Can consolidating course sections benefit a university?

Research suggests so, but faculty can be wary

In an interview with the EAB Daily Briefing, David Attis offers commentary on this article and explains how to think about course optimization.

New research suggests that higher education institutions can find efficiencies by—carefully—reducing the number of class sections while maintaining the number of students enrolled in the courses, Ry Rivard reports for Inside Higher Ed.  

EAB and the University of New Mexico (UNM) conducted separate examinations of school data and came to similar conclusions.

EAB, with funding from the Bill and Melinda Gates Foundation, examined data from seven colleges, most regional public universities. EAB researchers determined the average cost to teach a credit hour in each department and college. However, many faculty members are cautious about such calculations.

Matching sections to student demand

Researchers also found many classes are relatively empty compared with their maximum size. Combining such class sections for the same course would allow professors to serve the same numbers of students without upping the class cap. 

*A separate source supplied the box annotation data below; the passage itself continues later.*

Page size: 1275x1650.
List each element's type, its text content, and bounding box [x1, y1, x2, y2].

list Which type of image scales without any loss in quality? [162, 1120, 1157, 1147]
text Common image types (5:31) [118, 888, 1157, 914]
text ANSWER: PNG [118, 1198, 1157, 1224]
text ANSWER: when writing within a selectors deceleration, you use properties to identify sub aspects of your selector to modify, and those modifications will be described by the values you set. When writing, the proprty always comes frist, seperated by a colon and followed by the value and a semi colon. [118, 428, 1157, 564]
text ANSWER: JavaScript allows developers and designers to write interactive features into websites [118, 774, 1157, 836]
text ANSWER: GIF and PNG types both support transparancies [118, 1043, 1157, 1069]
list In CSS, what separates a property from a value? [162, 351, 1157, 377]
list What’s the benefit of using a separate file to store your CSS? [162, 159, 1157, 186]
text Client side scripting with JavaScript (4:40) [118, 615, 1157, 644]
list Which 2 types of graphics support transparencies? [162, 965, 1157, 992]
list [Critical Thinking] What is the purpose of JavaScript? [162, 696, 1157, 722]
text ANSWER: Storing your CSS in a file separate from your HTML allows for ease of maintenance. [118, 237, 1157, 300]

In one example, around 40% of sections did not achieve 70% capacity. In another, collapsing 289 sections to ensure an 80% capacity rate would save a school $300,000 in adjunct teaching expenses and up to $1.5 million in full-time faculty hours.  

This approach increases efficiency without reducing course options, says Richard Staisloff, founder of rpkGROUP, a consulting firm that advised the Gates Foundation on the project.

The savings could then be used toward adjunct benefits, or to teach smaller courses that cannot be consolidated, he says.

Adjunct hiring and compensation

In UNM's study, researchers identified 500 courses out of 10,000 sections that had more empty seats than the average attendance figure. Their findings led Kevin Stevenson, director of strategic projects at UNM, to suggest consolidating some under-filled classes. For example, rather than have four math sections with a maximum size of 25—but just 15 enrolled students per section—perhaps it would be better to have three sections.  

One critic told Inside Higher Ed that studying course optimization would only lead to new challenges for universities, like larger class sizes. “My view on all of this is that it is an exercise not worth undertaking,” said Howard Bunsis, a professor of accounting at Eastern Michigan University.

UNM's Stevenson acknowledged that sections may be under-filled because they are less convenient for students, and called administrators dictating curriculum a "recipe for disaster." However, he maintained that if an appropriate class cap size is 26, "I'd like you to have 26 students in the class, instead of 15."

The goal, he says, is to make education sustainable: "I think people are coming back to the idea that traditional forms of higher ed are going to be able to adopt new models and new ways of thinking," rather than adopting completely new educational models like online colleges, "because that's where more of the students are" (Rivard, Inside Higher Ed, 10/13).